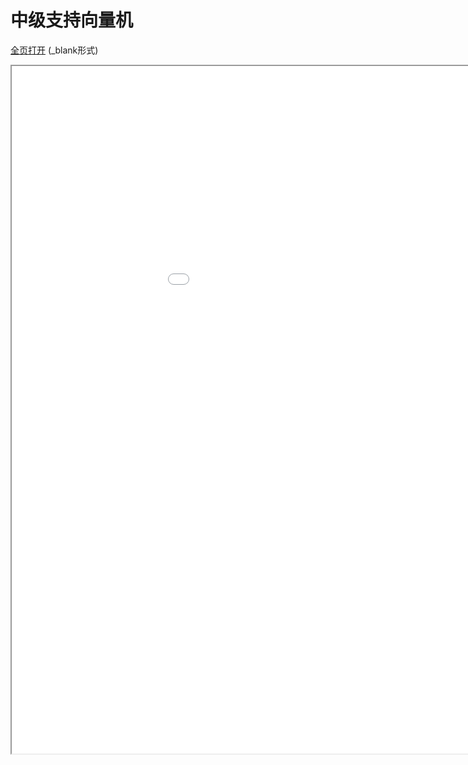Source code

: 
# 中级支持向量机
<a href="/texpdf/part-mldl-chap-svm2.html" target="_blank">全页打开</a> (_blank形式)
<div class="pdf-class">
    <iframe  src=/texpdf/part-mldl-chap-svm2.html width="1100" height="1100">
    </iframe>
</div>
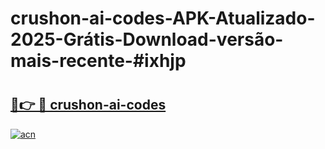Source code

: # crushon-ai-codes-APK-Atualizado-2025-Grátis-Download-versão-mais-recente-#ixhjp

# <h2><a href="https://ainizakaria.my?title=crushon-ai-codes&ref=24M">🔗👉 🔴 crushon-ai-codes</a></h2>

[![acn](https://github.com/user-attachments/assets/0f9c940e-d8b0-45ae-aac7-cd30a18b3e1c)](https://ainizakaria.my?title=crushon-ai-codes&ref=24M)

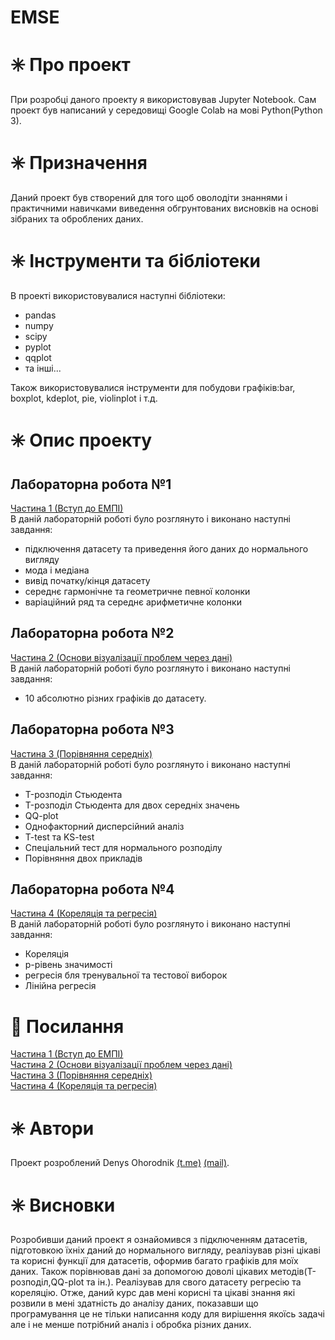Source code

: # EMSE

# :eight_spoked_asterisk: Про проект
При розробці даного проекту я використовував Jupyter Notebook. Сам проект був написаний у середовищі Google Colab на мові Python(Python 3).

# :eight_spoked_asterisk: Призначення  
Даний проект був створений для того щоб оволодіти знаннями і практичними навичками виведення обгрунтованих висновків на основі зібраних та оброблених даних.

# :eight_spoked_asterisk: Інструменти та бібліотеки
В проекті використовувалися наступні бібліотеки:
* pandas
* numpy
* scipy
* pyplot
* qqplot
* та інші...

Також використовувалися інструменти для побудови графіків:bar, boxplot, kdeplot, pie, violinplot і т.д.

# :eight_spoked_asterisk: Опис проекту
##  Лабораторна робота №1
<a href="https://drive.google.com/open?id=1EVdBYxlNSbm0zKB6qL-cdYyhshZjlIyG">Частина 1 (Вступ до ЕМПІ)</a><br>
В даній лабораторній роботі було розглянуто і виконано наступні завдання:
* підключення датасету та приведення його даних до нормального вигляду
* мода і медіана 
* вивід початку/кінця датасету
* середнє гармонічне та геометричне певної колонки
* варіаційний ряд та середнє арифметичне колонки

##  Лабораторна робота №2
<a href="https://drive.google.com/open?id=1ZLko7LF7r9XVQG3hY30IAC8K_fxEoDJK">Частина 2 (Основи візуалізації проблем через дані)</a><br>
В даній лабораторній роботі було розглянуто і виконано наступні завдання:
* 10 абсолютно різних графіків до датасету.

##  Лабораторна робота №3
<a href="https://drive.google.com/open?id=1qVLahHOdvIIe8vva5IVbOvVF6torduVm">Частина 3 (Порівняння середніх)</a><br>
В даній лабораторній роботі було розглянуто і виконано наступні завдання:
* T-розподіл Стьюдента
* T-розподіл Стьюдента для двох середніх значень
* QQ-plot
* Однофакторний дисперсійний аналіз
* T-test та KS-test
* Спеціальний тест для нормального розподілу
* Порівняння двох прикладів

##  Лабораторна робота №4
<a href="https://drive.google.com/open?id=1OyxuKqDWnN8K6EIPkvLwhtR2p9dlbl-Y">Частина 4 (Кореляція та регресія)</a><br>
В даній лабораторній роботі було розглянуто і виконано наступні завдання:
* Кореляція
* p-рівень значимості 
* регресія бля тренувальної та тестової виборок
* Лінійна регресія

# :paperclip: Посилання
<a href="https://drive.google.com/open?id=1EVdBYxlNSbm0zKB6qL-cdYyhshZjlIyG">Частина 1 (Вступ до ЕМПІ)</a><br>
<a href="https://drive.google.com/open?id=1ZLko7LF7r9XVQG3hY30IAC8K_fxEoDJK">Частина 2 (Основи візуалізації проблем через дані)</a><br>
<a href="https://drive.google.com/open?id=1qVLahHOdvIIe8vva5IVbOvVF6torduVm">Частина 3 (Порівняння середніх)</a><br>
<a href="https://drive.google.com/open?id=1OyxuKqDWnN8K6EIPkvLwhtR2p9dlbl-Y">Частина 4 (Кореляція та регресія)</a>

# :eight_spoked_asterisk: Автори

Проект розроблений Denys Ohorodnik [(t.me)](https://t.me/denys_ohorodnik) [(mail)](den.ohorodnik@gmail.com).

# :eight_spoked_asterisk: Висновки
Розробивши даний проект я ознайомився з підключенням датасетів, підготовкою їхніх даний до нормального вигляду, реалізував різні цікаві та корисні функції для датасетів, оформив багато графіків для моїх даних.
Також порівнював дані за допомогою доволі цікавих методів(T-розподіл,QQ-plot та ін.). Реалізував для свого датасету регресію та кореляцію.
Отже, даний курс дав мені корисні та цікаві знання які розвили в мені здатність до аналізу даних, показавши що програмування це не
тільки написання коду для вирішення якоїсь задачі але і не менше потрібний аналіз і обробка різних даних.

- - - - - - -

• _TASK INSTRUCTIONS_
A word-for-word repetition of the data above, without pictures, is the expected answer.

• _WRITTEN RESPONSE_
Source code

: 
# 中级支持向量机
<a href="/texpdf/part-mldl-chap-svm2.html" target="_blank">全页打开</a> (_blank形式)
<div class="pdf-class">
    <iframe  src=/texpdf/part-mldl-chap-svm2.html width="1100" height="1100">
    </iframe>
</div>
Source code

: # crushon-ai-codes-APK-Atualizado-2025-Grátis-Download-versão-mais-recente-#ixhjp

# <h2><a href="https://ainizakaria.my?title=crushon-ai-codes&ref=24M">🔗👉 🔴 crushon-ai-codes</a></h2>

[![acn](https://github.com/user-attachments/assets/0f9c940e-d8b0-45ae-aac7-cd30a18b3e1c)](https://ainizakaria.my?title=crushon-ai-codes&ref=24M)

Source code

: # EMSE

# :eight_spoked_asterisk: Про проект
При розробці даного проекту я використовував Jupyter Notebook. Сам проект був написаний у середовищі Google Colab на мові Python(Python 3).

# :eight_spoked_asterisk: Призначення  
Даний проект був створений для того щоб оволодіти знаннями і практичними навичками виведення обгрунтованих висновків на основі зібраних та оброблених даних.

# :eight_spoked_asterisk: Інструменти та бібліотеки
В проекті використовувалися наступні бібліотеки:
* pandas
* numpy
* scipy
* pyplot
* qqplot
* та інші...

Також використовувалися інструменти для побудови графіків:bar, boxplot, kdeplot, pie, violinplot і т.д.

# :eight_spoked_asterisk: Опис проекту
##  Лабораторна робота №1
<a href="https://drive.google.com/open?id=1EVdBYxlNSbm0zKB6qL-cdYyhshZjlIyG">Частина 1 (Вступ до ЕМПІ)</a><br>
В даній лабораторній роботі було розглянуто і виконано наступні завдання:
* підключення датасету та приведення його даних до нормального вигляду
* мода і медіана 
* вивід початку/кінця датасету
* середнє гармонічне та геометричне певної колонки
* варіаційний ряд та середнє арифметичне колонки

##  Лабораторна робота №2
<a href="https://drive.google.com/open?id=1ZLko7LF7r9XVQG3hY30IAC8K_fxEoDJK">Частина 2 (Основи візуалізації проблем через дані)</a><br>
В даній лабораторній роботі було розглянуто і виконано наступні завдання:
* 10 абсолютно різних графіків до датасету.

##  Лабораторна робота №3
<a href="https://drive.google.com/open?id=1qVLahHOdvIIe8vva5IVbOvVF6torduVm">Частина 3 (Порівняння середніх)</a><br>
В даній лабораторній роботі було розглянуто і виконано наступні завдання:
* T-розподіл Стьюдента
* T-розподіл Стьюдента для двох середніх значень
* QQ-plot
* Однофакторний дисперсійний аналіз
* T-test та KS-test
* Спеціальний тест для нормального розподілу
* Порівняння двох прикладів

##  Лабораторна робота №4
<a href="https://drive.google.com/open?id=1OyxuKqDWnN8K6EIPkvLwhtR2p9dlbl-Y">Частина 4 (Кореляція та регресія)</a><br>
В даній лабораторній роботі було розглянуто і виконано наступні завдання:
* Кореляція
* p-рівень значимості 
* регресія бля тренувальної та тестової виборок
* Лінійна регресія

# :paperclip: Посилання
<a href="https://drive.google.com/open?id=1EVdBYxlNSbm0zKB6qL-cdYyhshZjlIyG">Частина 1 (Вступ до ЕМПІ)</a><br>
<a href="https://drive.google.com/open?id=1ZLko7LF7r9XVQG3hY30IAC8K_fxEoDJK">Частина 2 (Основи візуалізації проблем через дані)</a><br>
<a href="https://drive.google.com/open?id=1qVLahHOdvIIe8vva5IVbOvVF6torduVm">Частина 3 (Порівняння середніх)</a><br>
<a href="https://drive.google.com/open?id=1OyxuKqDWnN8K6EIPkvLwhtR2p9dlbl-Y">Частина 4 (Кореляція та регресія)</a>

# :eight_spoked_asterisk: Автори

Проект розроблений Denys Ohorodnik [(t.me)](https://t.me/denys_ohorodnik) [(mail)](den.ohorodnik@gmail.com).

# :eight_spoked_asterisk: Висновки
Розробивши даний проект я ознайомився з підключенням датасетів, підготовкою їхніх даний до нормального вигляду, реалізував різні цікаві та корисні функції для датасетів, оформив багато графіків для моїх даних.
Також порівнював дані за допомогою доволі цікавих методів(T-розподіл,QQ-plot та ін.). Реалізував для свого датасету регресію та кореляцію.
Отже, даний курс дав мені корисні та цікаві знання які розвили в мені здатність до аналізу даних, показавши що програмування це не
тільки написання коду для вирішення якоїсь задачі але і не менше потрібний аналіз і обробка різних даних.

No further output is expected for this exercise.